The stereocilia are positioned in a series of lines within the Organ of Corti. The stereocilia are connected to their neighbors by tip links, which are protein structures resembling the links of a metal chain. The ends of the tip links are connected to potassium ion channels embedded in the membranes of the stereocilia of the hair cells. When the stereocilia are bent, the tip links cause the potassium ion channels to open resulting in an influx of ions into the stereocilia.
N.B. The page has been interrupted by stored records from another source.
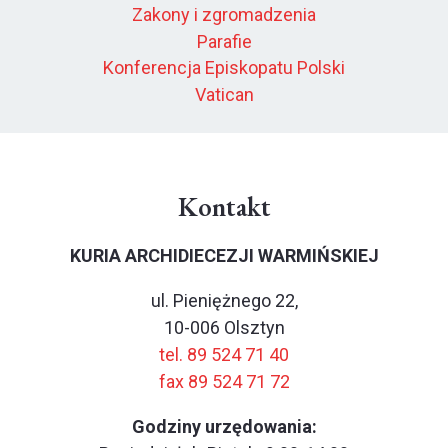
Zakony i zgromadzenia
Parafie
Konferencja Episkopatu Polski
Vatican
Kontakt
KURIA ARCHIDIECEZJI WARMIŃSKIEJ
ul. Pieniężnego 22,
10-006 Olsztyn
tel. 89 524 71 40
fax 89 524 71 72
Godziny urzędowania:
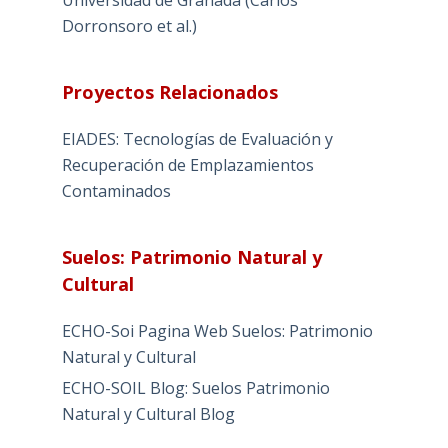
Universidad de Granada (Carlos
Dorronsoro et al.)
Proyectos Relacionados
EIADES: Tecnologías de Evaluación y
Recuperación de Emplazamientos
Contaminados
Suelos: Patrimonio Natural y
Cultural
ECHO-Soi Pagina Web Suelos: Patrimonio
Natural y Cultural
ECHO-SOIL Blog: Suelos Patrimonio
Natural y Cultural Blog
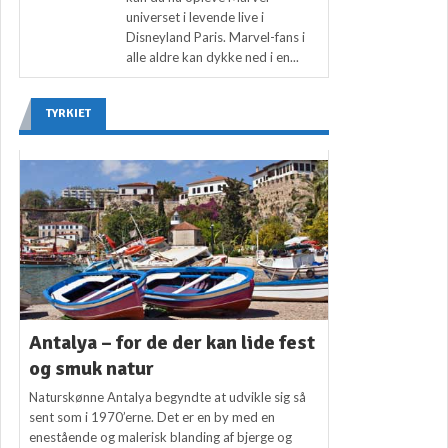
universet i levende live i
Disneyland Paris. Marvel-fans i
alle aldre kan dykke ned i en...
TYRKIET
Antalya – for de der kan lide fest
og smuk natur
Naturskønne Antalya begyndte at udvikle sig så
sent som i 1970’erne. Det er en by med en
enestående og malerisk blanding af bjerge og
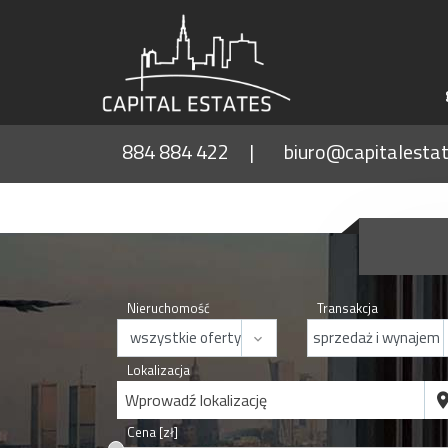
884 884 422
biuro@capitalestat
Nieruchomość
Transakcja
Lokalizacja
Wprowadź lokalizację
Cena [zł]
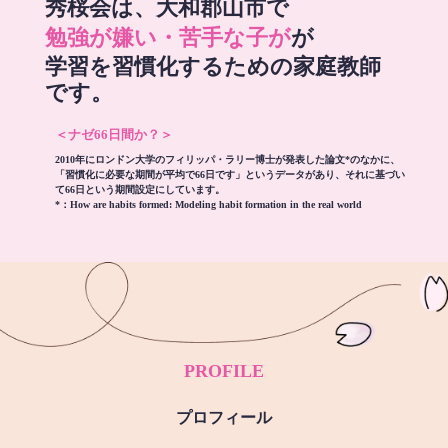
秀桜会は、大和郡山市で
勉強が嫌い・苦手な子が
が
学習を習慣化するための家庭教師
です。
＜ナゼ66日間か？＞
2010年にロンドン大学のフィリッパ・ラリー博士が発表した論文*のなかに、
「習慣化に必要な期間が平均で66日です」というデータがあり、それに基づい
て66日という期間設定にしています。
*：
How are habits formed: Modeling habit formation in the real world
PROFILE
プロフィール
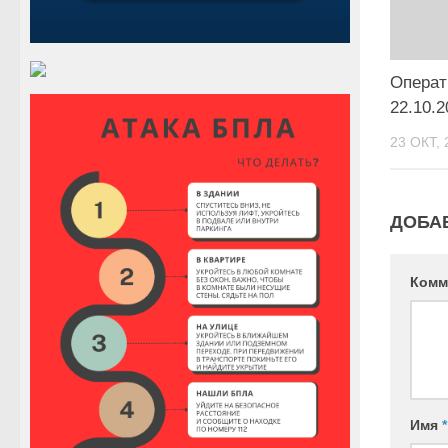
Операт
22.10.2
23 ОКТ, 
ДОБА
Комм
Имя
*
Subsequently, the influx of ions results in a change in the electrical potential across the cell membrane and eventually the depolarization of the cell, which leads to an action potential in the auditory nerve.
The transfer of information from sound waves in the air to perception in the brain is an extraordinary process. Information conversion takes place throughout this process from the airwaves that make up sound to the mechanical waves of the tympanic membrane and ossicles to fluid waves of the cochlear fluid to electrical signals in the hair cells and the auditory nerve. The auditory nerve then takes this signal to the auditory cortex in the brain, which processes these sounds into cognitive signals of what we hear and perceive.